De multiples freins à l’évolution professionnelle
Afin d’étudier cette problématique sous un angle sociologique, les chercheuses ont en parallèle soumis un questionnaire aux participants, et ont reçu quelques-uns d’entre eux en entretien. Les causes de ces différences de comportement sont alors devenues plus claires. « Nous avons mis en évidence plusieurs obstacles rencontrés par les femmes et les minorités de genre au cours de leurs carrières académiques. Des réactions négatives à leur discours, des propos les dissuadant de poursuivre une carrière dans la recherche, des discriminations de genre, ou encore du harcèlement sexuel… tant de facteurs qui expliquent pourquoi ces personnes se sentent moins légitimes à prendre la parole », explique Rachel Torchet, ingénieure au sein du hub et coautrice de l’étude.

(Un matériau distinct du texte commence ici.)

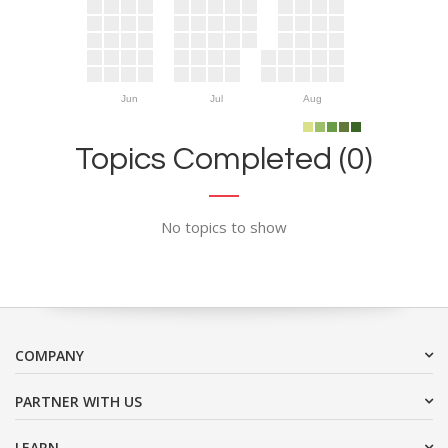
Jun
Jul
Aug
Topics Completed (0)
No topics to show
COMPANY
PARTNER WITH US
LEARN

Cette étude, parue le 7 juin 2023 dans la revue PLOS One, a été l’objet d’un article paru dans Nature Career. Fortes de leurs résultats, les chercheuses ont également émis des recommandations pour favoriser une égale visibilité entre hommes et femmes lors des conférences. « Nous pensons que tout le monde a son rôle à jouer pour viser l’égalité des genres, dans les conférences scientifiques et au-delà. Les organisateurs bien sûr, en favorisant des prises de parole plus équilibrées et en communiquant des valeurs inclusives ; mais aussi les intervenants et les membres du public, qui doivent eux aussi prêter attention à ces inégalités pour les combattre au laboratoire et à la maison », affirme Junhanlu Zhang, chercheuse au sein de l’Installation européenne de rayonnement synchrotron de Grenoble et autrice correspondante de l’étude.
Cette étude s’inscrit dans l’engagement de l’Institut Pasteur en faveur de l’égalité professionnelle entre les femmes et les hommes - Gender Equality Plan
Source
Gender-based disparities and biases in science: An observational study of a virtual conference, PLOS One, June 7, 2023.